Terminada a ficha o burocrata abriu
uma gaveta e, enquanto procurava o material para tirar as impressões digitais,
disse ao gerente:
- Me dá aí o polegar do marreco.
- O marreco não tem polegar -
desculpou-se o gerente.
- Não? - disse o funcionário já
contrariado porque não encontrava as almofadas para carimbos. - Então me dá o
indicador.
- O marreco também não tem indicador.
- E o anular, tem?
- Também não, senhor.
- Poxa - chateou-se o burocrata -,
então me dá aí qualquer dedo que estiver sobrando.
O gerente precisou explicar que
marreco não tinha dedo. Tinha pata. Ainda assim o funcionário já meio
perturbado entendeu que o gerente se referia à companheira do marreco e
perguntou: "Uma pata?".
-
Não. Duas.
- E ele vive bem com as duas?
Custou pouco para desfazer a
confusão. Encerrada essa fase, o funcionário encaminhou-se para outra sala,
onde o marreco teria que tirar umas fotos três por quatro de identificação.
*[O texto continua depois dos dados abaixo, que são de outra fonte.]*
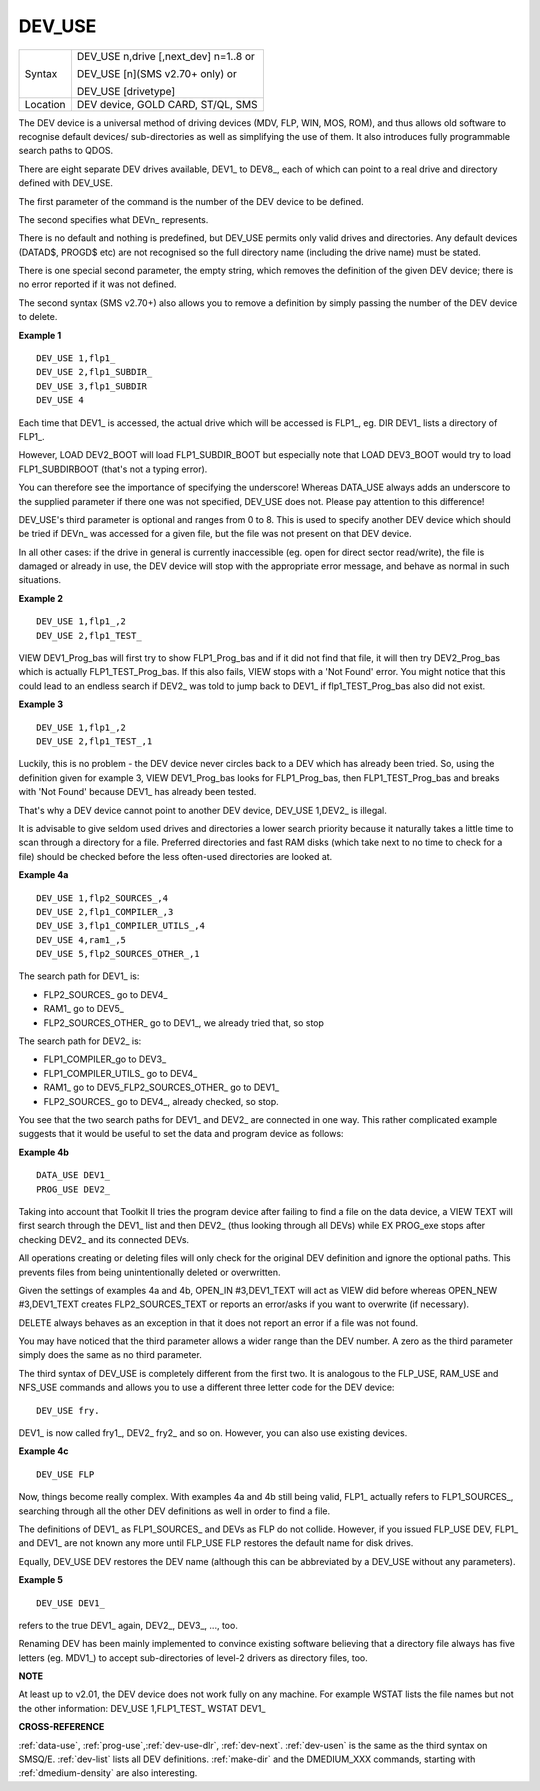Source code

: ..  _dev-use:

DEV\_USE
========

+----------+-------------------------------------------------------------------+
| Syntax   | DEV\_USE n,drive [,next\_dev] n=1..8 or                           |
|          |                                                                   |
|          | DEV\_USE [n](SMS v2.70+ only) or                                  |
|          |                                                                   |
|          | DEV\_USE [drivetype]                                              |
+----------+-------------------------------------------------------------------+
| Location | DEV device, GOLD CARD, ST/QL, SMS                                 |
+----------+-------------------------------------------------------------------+

The DEV device is a universal method of driving devices (MDV, FLP, WIN,
MOS, ROM), and thus allows old software to recognise default devices/
sub-directories as well as simplifying the use of them. It also
introduces fully programmable search paths to QDOS.

There are eight
separate DEV drives available, DEV1\_ to DEV8\_, each of which can point
to a real drive and directory defined with DEV\_USE.

The first parameter
of the command is the number of the DEV device to be defined.

The second specifies what DEVn\_ represents.

There is no default and nothing is predefined, but DEV\_USE permits only
valid drives and directories. Any default devices (DATAD$, PROGD$ etc)
are not recognised so the full directory name (including the drive name)
must be stated.

There is one special second parameter, the empty string,
which removes the definition of the given DEV device; there is no error
reported if it was not defined.

The second syntax (SMS v2.70+) also allows you to
remove a definition by simply passing the number of the DEV device to
delete.


**Example 1**

::

    DEV_USE 1,flp1_
    DEV_USE 2,flp1_SUBDIR_
    DEV_USE 3,flp1_SUBDIR
    DEV_USE 4

Each time that DEV1\_ is accessed, the actual drive which will be
accessed is FLP1\_, eg. DIR DEV1\_ lists a directory of FLP1\_.

However,
LOAD DEV2\_BOOT will load FLP1\_SUBDIR\_BOOT but especially note that
LOAD DEV3\_BOOT would try to load FLP1\_SUBDIRBOOT (that's not a typing
error).

You can therefore see the importance of specifying the
underscore! Whereas DATA\_USE always adds an underscore to the supplied
parameter if there one was not specified, DEV\_USE does not. Please pay
attention to this difference!

DEV\_USE's third parameter is optional and
ranges from 0 to 8. This is used to specify another DEV device which
should be tried if DEVn\_ was accessed for a given file, but the file
was not present on that DEV device.

In all other cases: if the drive in
general is currently inaccessible (eg. open for direct sector
read/write), the file is damaged or already in use, the DEV device will
stop with the appropriate error message, and behave as normal in such
situations.


**Example 2**

::

    DEV_USE 1,flp1_,2
    DEV_USE 2,flp1_TEST_

VIEW DEV1\_Prog\_bas will first try to show FLP1\_Prog\_bas and if it
did not find that file, it will then try DEV2\_Prog\_bas which is
actually FLP1\_TEST\_Prog\_bas. If this also fails, VIEW stops with a
'Not Found' error. You might notice that this could lead to an endless
search if DEV2\_ was told to jump back to DEV1\_ if
flp1\_TEST\_Prog\_bas also did not exist.


**Example 3**

::

    DEV_USE 1,flp1_,2
    DEV_USE 2,flp1_TEST_,1

Luckily, this is no problem - the DEV device never circles back to a
DEV which has already been tried. So, using the definition given for
example 3, VIEW DEV1\_Prog\_bas looks for FLP1\_Prog\_bas, then
FLP1\_TEST\_Prog\_bas and breaks with 'Not Found' because DEV1\_ has
already been tested.

That's why a DEV
device cannot point to another DEV device, DEV\_USE 1,DEV2\_ is
illegal.

It is advisable to give seldom used drives and directories a
lower search priority because it naturally takes a little time to scan
through a directory for a file. Preferred directories and fast RAM disks
(which take next to no time to check for a file) should be checked
before the less often-used directories are looked at.

**Example 4a**

::

    DEV_USE 1,flp2_SOURCES_,4
    DEV_USE 2,flp1_COMPILER_,3
    DEV_USE 3,flp1_COMPILER_UTILS_,4
    DEV_USE 4,ram1_,5
    DEV_USE 5,flp2_SOURCES_OTHER_,1

The search path for DEV1\_ is:

- FLP2\_SOURCES\_ go to DEV4\_
- RAM1\_ go to DEV5\_
- FLP2\_SOURCES\_OTHER\_ go to DEV1\_, we already tried that, so
  stop

The search path for DEV2\_ is:

- FLP1\_COMPILER\_go to DEV3\_
- FLP1\_COMPILER\_UTILS\_ go to DEV4\_
- RAM1\_ go to DEV5\_FLP2\_SOURCES\_OTHER\_ go to DEV1\_
- FLP2\_SOURCES\_ go to DEV4\_, already checked, so stop.

You see that the two search paths for DEV1\_ and DEV2\_ are connected in one way. This rather complicated example
suggests that it would be useful to set the data and program device as follows:

**Example 4b**

::

    DATA_USE DEV1_
    PROG_USE DEV2_

Taking into account that Toolkit II tries the program device after
failing to find a file on the data device, a VIEW TEXT will first search
through the DEV1\_ list and then DEV2\_ (thus looking through all DEVs)
while EX PROG\_exe stops after checking DEV2\_ and its connected DEVs.

All operations creating or deleting files will only check for the
original DEV definition and ignore the optional paths. This prevents
files from being unintentionally deleted or overwritten.

Given the
settings of examples 4a and 4b, OPEN\_IN #3,DEV1\_TEXT
will act as VIEW did before whereas OPEN\_NEW #3,DEV1\_TEXT creates
FLP2\_SOURCES\_TEXT or reports an error/asks if you want to overwrite
(if necessary).

DELETE always behaves as an exception in that it does
not report an error if a file was not found.

You may have noticed that
the third parameter allows a wider range than the DEV number. A zero as
the third parameter simply does the same as no third parameter.

The
third syntax of DEV\_USE is completely different from the first two. It
is analogous to the FLP\_USE, RAM\_USE and NFS\_USE
commands and allows you to use a different three letter code for the
DEV device::

    DEV_USE fry.

DEV1\_ is now called fry1\_, DEV2\_ fry2\_ and
so on. However, you can also use existing devices.

**Example 4c**

::

    DEV_USE FLP

Now, things become really complex. With examples 4a and 4b still being
valid, FLP1\_ actually refers to FLP1\_SOURCES\_, searching through all
the other DEV definitions as well in order to find a file.

The
definitions of DEV1\_ as FLP1\_SOURCES\_ and DEVs as FLP do not collide.
However, if you issued FLP\_USE DEV, FLP1\_ and DEV1\_ are not known any
more until FLP\_USE FLP restores the default name for disk drives.

Equally, DEV\_USE DEV restores the DEV name (although this can be
abbreviated by a DEV\_USE without any parameters).

**Example 5**

::

    DEV_USE DEV1_

refers to the true DEV1\_ again, DEV2\_, DEV3\_, ..., too.

Renaming DEV has been mainly implemented to convince existing software
believing that a directory file always has five letters (eg. MDV1\_) to
accept sub-directories of level-2 drivers as directory files, too.


**NOTE**

At least up to v2.01, the DEV device does not work fully on any machine.
For example WSTAT lists the file names but not the other information:
DEV\_USE 1,FLP1\_TEST\_ WSTAT DEV1\_


**CROSS-REFERENCE**

:ref:`data-use`,
:ref:`prog-use`,\ :ref:`dev-use-dlr`,
:ref:`dev-next`.
:ref:`dev-usen` is the same as the third syntax
on SMSQ/E. :ref:`dev-list` lists all DEV
definitions. :ref:`make-dir` and the
DMEDIUM_XXX commands, starting with :ref:`dmedium-density` are also
interesting.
- Assim como? - indagou o funcionário
sem entender.
- Sem gravata?
- Não sei - disse o funcionário meio
reticente -, mas eu acho que marreco não precisa botar gravata.
- Acho melhor botar uma gravata nele
- retrucou o fotógrafo -, você sabe como é o chefe: já disse que foto só de
gravata.
O funcionário tirou sua gravata,
pediu um paletó emprestado a um datilógrafo, tiraram as fotos necessárias e
depois engaiolaram o marreco. E não é que no dia seguinte a poluição em São
Paulo diminuiu sensivelmente...
(Fonte:
Novaes, C.E. A cadeira do dentista e outras crônicas. São Paulo: Ática, 1996.
p. 77-81.)
Sobre o autor: Carlos Eduardo Noves
Carlos Eduardo de Agostini Novaes (Rio de Janeiro RJ 1940). Cronista, romancista, contista e dramaturgo. Filho do oficial da Marinha Attila Rodrigues Novaes e da dona-de-casa Efigenia de Agostini Novaes. Em 1958, muda-se para Salvador, onde permanece por dez anos. Nesse período cursa direito na Universidade Federal da Bahia e exerce variadas atividades profissionais, como agente rodoviário, e é também dono de dedetizadora e sócio de uma fábrica de sorvete. De volta ao Rio de Janeiro, em 1969, inicia a atividade de cronista no jornal Última Hora. Em 1972, trabalha no Jornal do Brasil - JB, criando prognósticos bem-humorados para a Loteria Esportiva e passando depois a cronista. Assim nasce seu primeiro livro, O Caos Nosso de Cada Dia, uma reunião de crônicas escritas para o JB, publicado em 1974. O trabalho nesse jornal se estende por 13 anos e dá origem à maior parte de seus livros. No teatro, além de atuar, escrever e dirigir várias peças, é presidente da Sociedade Brasileira de Autores Teatrais - Sbat e vice-presidente da Federação Internacional de Sociedades de Autores Dramáticos - Fedra. Seus livros abordam, entre outros, temas ligados à política brasileira, ao cotidiano urbano, à vida conjugal e ao universo adolescente, sempre de forma crítica e bem-humorada. É diretor da Casa do Riso, no bairro do Leblon, no Rio de Janeiro, um teatro dedicado exclusivamente ao humor.